# Task goal
The reply should hold only the lines below beginning at the one with "left elbow: (367, 428)" and ending at the one with "right back paw: (169, 258)", copied exactly, with every picture left out.

• • •

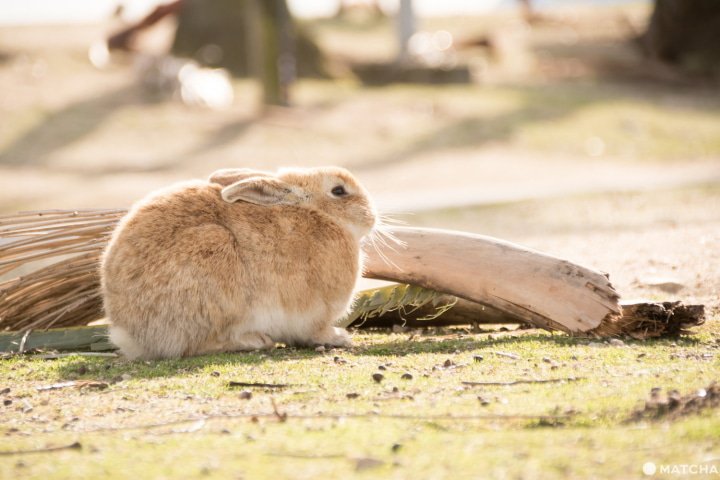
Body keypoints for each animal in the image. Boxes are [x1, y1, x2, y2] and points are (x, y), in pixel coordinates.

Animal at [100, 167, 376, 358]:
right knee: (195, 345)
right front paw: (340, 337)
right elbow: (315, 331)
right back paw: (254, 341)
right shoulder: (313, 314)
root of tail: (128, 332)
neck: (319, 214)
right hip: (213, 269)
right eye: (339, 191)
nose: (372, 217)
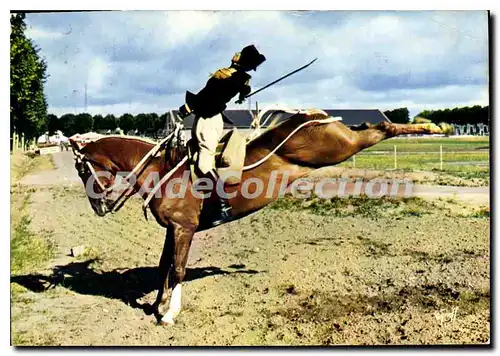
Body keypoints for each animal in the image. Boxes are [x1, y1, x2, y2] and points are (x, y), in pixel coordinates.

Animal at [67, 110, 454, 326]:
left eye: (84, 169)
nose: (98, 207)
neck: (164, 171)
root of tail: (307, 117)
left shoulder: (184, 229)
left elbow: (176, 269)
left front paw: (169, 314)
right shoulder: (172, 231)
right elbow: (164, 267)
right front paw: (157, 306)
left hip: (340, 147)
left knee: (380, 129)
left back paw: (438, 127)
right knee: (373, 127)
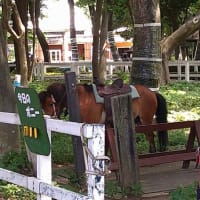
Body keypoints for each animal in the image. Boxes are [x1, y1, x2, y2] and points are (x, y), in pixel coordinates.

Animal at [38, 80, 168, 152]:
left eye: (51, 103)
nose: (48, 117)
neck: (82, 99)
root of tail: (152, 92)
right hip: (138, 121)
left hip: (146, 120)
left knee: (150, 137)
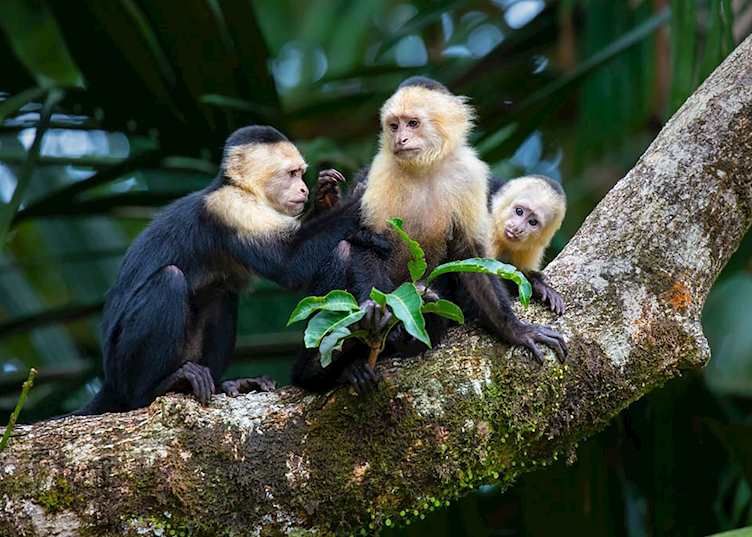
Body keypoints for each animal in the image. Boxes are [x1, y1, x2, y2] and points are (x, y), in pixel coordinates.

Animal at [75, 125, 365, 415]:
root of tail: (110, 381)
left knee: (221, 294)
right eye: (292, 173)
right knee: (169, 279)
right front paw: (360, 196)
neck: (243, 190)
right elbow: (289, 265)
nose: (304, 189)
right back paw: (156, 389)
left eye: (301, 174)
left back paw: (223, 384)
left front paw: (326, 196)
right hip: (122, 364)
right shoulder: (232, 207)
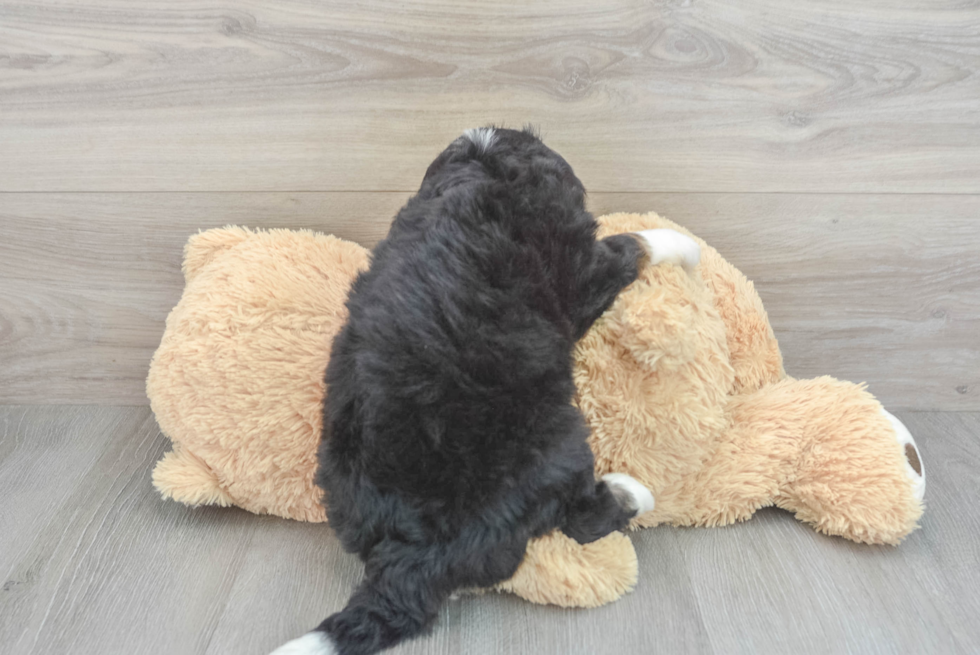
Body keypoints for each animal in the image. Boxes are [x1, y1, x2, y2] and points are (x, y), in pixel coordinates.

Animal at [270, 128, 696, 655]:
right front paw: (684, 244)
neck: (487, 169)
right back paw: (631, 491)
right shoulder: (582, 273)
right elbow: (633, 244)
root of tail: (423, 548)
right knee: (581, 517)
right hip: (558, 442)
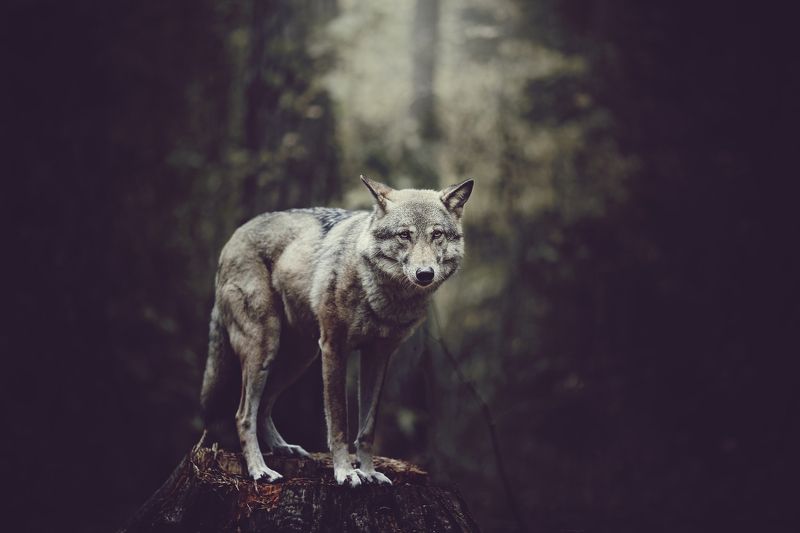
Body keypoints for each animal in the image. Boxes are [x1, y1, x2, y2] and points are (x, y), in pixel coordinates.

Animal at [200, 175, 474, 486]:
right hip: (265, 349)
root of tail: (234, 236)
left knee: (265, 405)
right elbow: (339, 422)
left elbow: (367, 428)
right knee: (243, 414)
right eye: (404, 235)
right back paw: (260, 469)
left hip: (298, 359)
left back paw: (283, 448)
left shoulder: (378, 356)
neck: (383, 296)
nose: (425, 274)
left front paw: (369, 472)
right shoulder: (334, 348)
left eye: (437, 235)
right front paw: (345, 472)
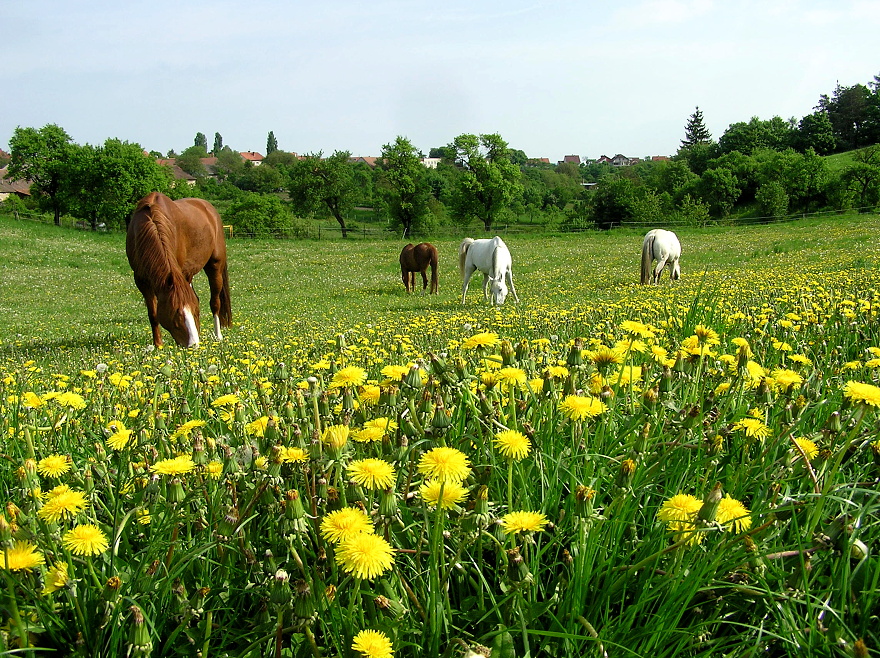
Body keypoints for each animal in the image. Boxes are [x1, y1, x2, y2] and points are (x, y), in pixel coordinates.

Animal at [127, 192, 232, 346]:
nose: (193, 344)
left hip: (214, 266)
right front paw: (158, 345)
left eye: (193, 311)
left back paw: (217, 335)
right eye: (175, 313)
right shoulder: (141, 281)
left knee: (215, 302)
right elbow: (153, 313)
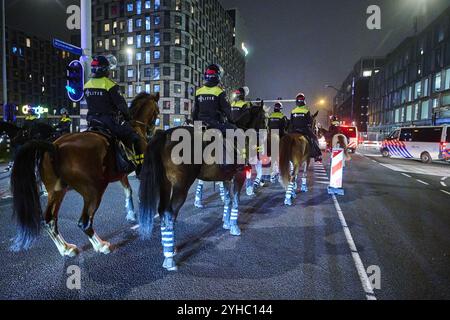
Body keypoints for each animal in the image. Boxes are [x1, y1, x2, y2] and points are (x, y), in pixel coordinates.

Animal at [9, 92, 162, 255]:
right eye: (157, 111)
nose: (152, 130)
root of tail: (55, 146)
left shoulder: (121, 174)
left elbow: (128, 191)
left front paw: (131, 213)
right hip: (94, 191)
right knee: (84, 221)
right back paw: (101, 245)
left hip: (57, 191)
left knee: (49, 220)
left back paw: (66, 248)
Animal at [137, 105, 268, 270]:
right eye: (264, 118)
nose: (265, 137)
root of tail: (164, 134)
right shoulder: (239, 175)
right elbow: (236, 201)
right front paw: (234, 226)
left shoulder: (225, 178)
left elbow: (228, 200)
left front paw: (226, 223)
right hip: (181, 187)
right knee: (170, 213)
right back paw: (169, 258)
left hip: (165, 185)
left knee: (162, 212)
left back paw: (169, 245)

• • •

# Worked solution
left elbow: (367, 428)
right knee: (243, 414)
right eye: (404, 235)
right back paw: (260, 469)
left hip: (298, 359)
left back paw: (283, 448)
left shoulder: (378, 356)
neck: (383, 296)
nose: (425, 274)
left front paw: (369, 472)
right shoulder: (334, 348)
left eye: (437, 235)
right front paw: (345, 472)
Body keypoints for each animal in the image. Boxes are [x1, y1, x2, y2] and points are (x, y), in pixel coordinates.

Animal at [127, 192, 232, 346]:
nose: (193, 344)
left hip: (214, 266)
right front paw: (158, 345)
left eye: (193, 311)
left back paw: (217, 335)
right eye: (175, 313)
right shoulder: (141, 281)
left knee: (215, 302)
right elbow: (153, 313)
Body keypoints for each animal in the image. Boxes are [x1, y1, x2, y2] and points are (x, y), in pixel coordinates.

Animal at [9, 92, 162, 255]:
right eye: (157, 111)
nose: (152, 130)
root of tail: (55, 146)
left shoulder: (121, 174)
left elbow: (128, 191)
left front paw: (131, 213)
right hip: (94, 191)
right knee: (84, 221)
right back paw: (101, 245)
left hip: (57, 191)
left knee: (49, 220)
left back paw: (66, 248)
Animal at [137, 105, 268, 270]:
right eye: (264, 118)
nose: (265, 137)
root of tail: (164, 134)
right shoulder: (239, 175)
right elbow: (236, 201)
right front paw: (234, 226)
left shoulder: (225, 178)
left elbow: (228, 200)
left front paw: (226, 223)
right hip: (181, 187)
right knee: (170, 213)
right back paw: (169, 258)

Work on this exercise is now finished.